One scholar, working on the artist Edgar Degas, gave Bursac an especially memorable experience. Partnering with the Norton Simon Museum of Art in Pasadena, the two museums hosted a two-day workshop on the French painter, who also happens to be the artist Bursac is studying for her dissertation.
Bursac was shoulder to shoulder with prominent scholars and curators with a passion for Degas’s work and she felt like she hit the art world jackpot. She even gave a presentation from her dissertation which examines Degas’s “intermediality” — a term describing the transpositions between, combinations of, and references to different media, such as sculptures, drawings and paintings that Degas used in his depictions of subjects like dancers, bathers and laundresses.
A highlight for Bursac was examining two paintings out of their frames, with nothing between her and the canvas.

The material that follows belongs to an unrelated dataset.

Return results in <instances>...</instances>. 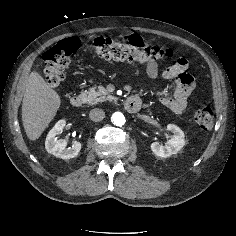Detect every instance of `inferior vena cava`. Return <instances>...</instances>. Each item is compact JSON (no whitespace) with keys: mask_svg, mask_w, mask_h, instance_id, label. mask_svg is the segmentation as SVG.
Instances as JSON below:
<instances>
[{"mask_svg":"<svg viewBox=\"0 0 236 236\" xmlns=\"http://www.w3.org/2000/svg\"><path fill=\"white\" fill-rule=\"evenodd\" d=\"M89 117L94 122H99L105 118V112L102 109L95 108L89 113Z\"/></svg>","mask_w":236,"mask_h":236,"instance_id":"602c4592","label":"inferior vena cava"}]
</instances>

“It was incredible,” she says. “You'll never see a painting like this unframed unless you're invited to study it. It was amazing, no light, no reflection. It’s just you and the work. It is a completely different experience of the object, and much more intimate.”
Just as amazing are the collaborative opportunities and camaraderie among the scholars, conservators and curators at the Getty. “There's a ton of teamwork across institutions,” she says. “Everybody's excited and passionate!”
And if all of this wasn’t enough, Bursac also feels quite at home in Southern California.
I’m only a third of the way into the internship but the things I’ve seen and the discussions I’ve had have been incredibly generative for my research and dissertation.
When she has time, she heads to the beach, her favourite being Topanga Beach near Malibu, for some sun and surf. She’s also waiting on spring to take surfing lessons.
“For now, I just enjoy just putting down my chair, reading my book and watching all the surfers on a sunny day,” she says. “It’s the wind, the way the light hits the waves. It's just magical and very therapeutic.”
Bursac will return to U of T this fall with not only a suntan, but new skills, a broader scholarly network and a wealth of experience she hopes to build on in her studies and future career.
“And definitely a renewed passion for Degas!” she says. “I’m only a third of the way into the internship but the things I’ve seen and the discussions I’ve had have been incredibly generative for my research and dissertation.”